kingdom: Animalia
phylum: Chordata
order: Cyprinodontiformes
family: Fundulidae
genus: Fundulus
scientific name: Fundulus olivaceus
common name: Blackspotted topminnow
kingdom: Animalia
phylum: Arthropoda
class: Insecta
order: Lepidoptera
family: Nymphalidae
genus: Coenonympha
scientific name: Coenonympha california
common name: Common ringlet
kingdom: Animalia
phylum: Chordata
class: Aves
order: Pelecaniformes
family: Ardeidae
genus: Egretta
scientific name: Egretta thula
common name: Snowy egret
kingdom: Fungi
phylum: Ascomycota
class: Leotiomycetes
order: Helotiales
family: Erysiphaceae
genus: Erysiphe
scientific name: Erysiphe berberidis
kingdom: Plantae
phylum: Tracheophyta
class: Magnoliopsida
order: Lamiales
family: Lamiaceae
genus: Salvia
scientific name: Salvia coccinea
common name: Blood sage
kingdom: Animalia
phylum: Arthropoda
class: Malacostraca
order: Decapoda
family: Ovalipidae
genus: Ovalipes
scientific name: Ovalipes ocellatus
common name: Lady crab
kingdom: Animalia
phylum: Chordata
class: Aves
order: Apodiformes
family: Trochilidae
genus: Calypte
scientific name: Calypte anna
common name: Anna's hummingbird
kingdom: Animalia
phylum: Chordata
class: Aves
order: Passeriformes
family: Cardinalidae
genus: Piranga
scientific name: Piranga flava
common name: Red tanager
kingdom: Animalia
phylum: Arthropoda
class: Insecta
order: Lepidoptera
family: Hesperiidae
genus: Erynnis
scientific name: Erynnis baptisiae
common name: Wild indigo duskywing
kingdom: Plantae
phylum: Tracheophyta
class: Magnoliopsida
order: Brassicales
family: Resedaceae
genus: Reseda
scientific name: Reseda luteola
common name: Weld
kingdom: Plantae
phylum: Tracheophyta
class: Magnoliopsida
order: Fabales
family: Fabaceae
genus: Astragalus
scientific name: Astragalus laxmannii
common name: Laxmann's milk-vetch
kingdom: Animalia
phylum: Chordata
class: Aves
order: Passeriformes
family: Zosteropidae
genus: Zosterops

------------------------------------------------

Rewrite the data above as a Markdown table with two columns, Row and Line, covering only the lines from the one containing "common name: Common ringlet" through the one containing "family: Ovalipidae", both included. Number each row in Row, put the line in Line, and skip any blank lines.

| Row | Line |
|---|---|
| 1 | common name: Common ringlet |
| 2 | kingdom: Animalia |
| 3 | phylum: Chordata |
| 4 | class: Aves |
| 5 | order: Pelecaniformes |
| 6 | family: Ardeidae |
| 7 | genus: Egretta |
| 8 | scientific name: Egretta thula |
| 9 | common name: Snowy egret |
| 10 | kingdom: Fungi |
| 11 | phylum: Ascomycota |
| 12 | class: Leotiomycetes |
| 13 | order: Helotiales |
| 14 | family: Erysiphaceae |
| 15 | genus: Erysiphe |
| 16 | scientific name: Erysiphe berberidis |
| 17 | kingdom: Plantae |
| 18 | phylum: Tracheophyta |
| 19 | class: Magnoliopsida |
| 20 | order: Lamiales |
| 21 | family: Lamiaceae |
| 22 | genus: Salvia |
| 23 | scientific name: Salvia coccinea |
| 24 | common name: Blood sage |
| 25 | kingdom: Animalia |
| 26 | phylum: Arthropoda |
| 27 | class: Malacostraca |
| 28 | order: Decapoda |
| 29 | family: Ovalipidae |